I couldn’t believe my luck.

————————————————————————————–

What people I know
have done this week
in Mexico

Paint tree trunks white,
cut stones for street cobbles,
boil beans, shoot
pigs and hang the legs,

paint pictures of sad
naked women, dream
of snow, spar
in the park and lie

on the grass, pour
lines of chalk
to keep cockroaches out,
kiss lovers, weld axles,

play Bach on the cello,
remember the war,
kill rivals in a play,
bury them, sing,

fix the leak, weep,
pay off gangsters,
play soccer,
get drunk,

dance in the dark
with flashlights,
hang flags,
bang drums,

toss bombs,
ring bells, parade
for the Virgin,
and fix the leak again.

It’s enough to make me want to do
something like that too.

——————————————————————————–

Regarding
my introduction
to the faculty

Thank you very much for the kind introduction but
you unfortunately neglected to mention to the
committee my rows of sharp regenerating
teeth, my fondness for blood and how
fast I can swim, nor did you remind
my esteemed colleagues that my
most celebrated trait is
the size and shape
of my
lovely
dorsal fin
of which so
much has been
previously written
sail-like, sharp and blue
you might say I’m humbled by
the bounty of attention it’s received
from a cross-cultural community, and
of course all the various awards I’ve been
understandably reluctant to list here but you’ll
find included as background in the attached C.V.

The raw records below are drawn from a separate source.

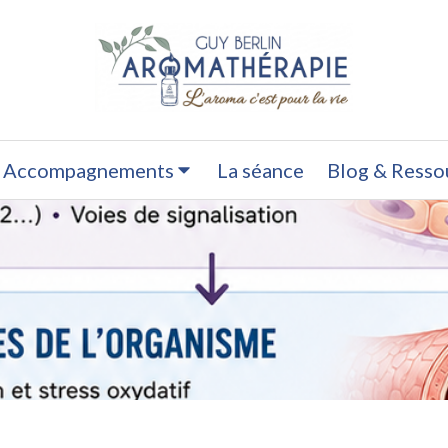
 Accompagnements
La séance
Blog & Resso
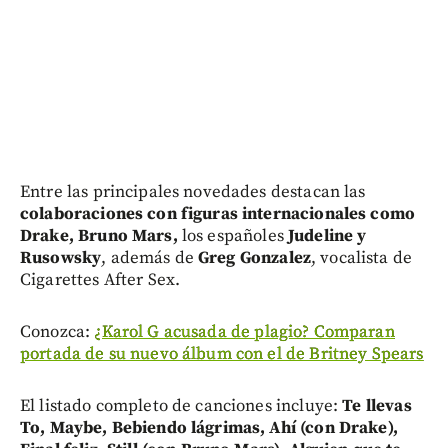
Entre las principales novedades destacan las
colaboraciones con figuras internacionales como
Drake, Bruno Mars,
los españoles
Judeline y
Rusowsky
, además de
Greg Gonzalez
, vocalista de
Cigarettes After Sex.
Conozca:
¿Karol G acusada de plagio? Comparan
portada de su nuevo álbum con el de Britney Spears
El listado completo de canciones incluye:
Te llevas
To, Maybe, Bebiendo lágrimas, Ahí (con Drake),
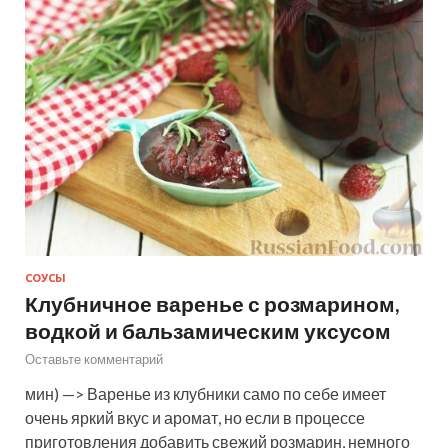
СОУСЫ
Клубничное варенье с розмарином,
водкой и бальзамическим уксусом
Оставьте комментарий
мин) —> Варенье из клубники само по себе имеет
очень яркий вкус и аромат, но если в процессе
приготовления добавить свежий розмарин, немного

——————————————————————————–

Note to Jeff

The bells are ringing here.
When Americans come they always try
to figure out what they mean
what o’clock it is
what is being celebrated.
They’re just bells, I say.
They sound pretty.

———————————————————————————

How Poets Survive

There’s no business
model that I know.

Who would pay
for free verse or rhyme?

Out of silent air we shape sound
that nobody can understand

except those who happen
to speak our language

and many of those don’t either.
Trying to touch beauty,

we usually fail,
so we better be amusing

or hope people think we would be,
if only they were smarter.

That way we get a bite to eat
and a bed to sleep

and the esteem we’re convinced
we sometimes deserve.

——————————————————————–

One word poem

When your mom said spider
you slid down the tree
and stared up at the branches and leaves
and the sky and the world
changed forever
by what you could neither see
nor forget.

————————————————————————

Keats and you and me

In Dolores Hidalgo, they make pots
glazed with lots of blues and yellows
and upside down hearts with thick-
stemmed plants growing uncomfortably
inside them. No maidens here, the pots
themselves, also shaped like women,
overflow with living flowers. What struggle
to escape! What wild ecstasy!
He died
young and my blood burns. The peaks glow
at dusk as they always have. We coast
old shadows and hold hands around
curves crowded with the beautiful
dead. Nothing eternal but the road home.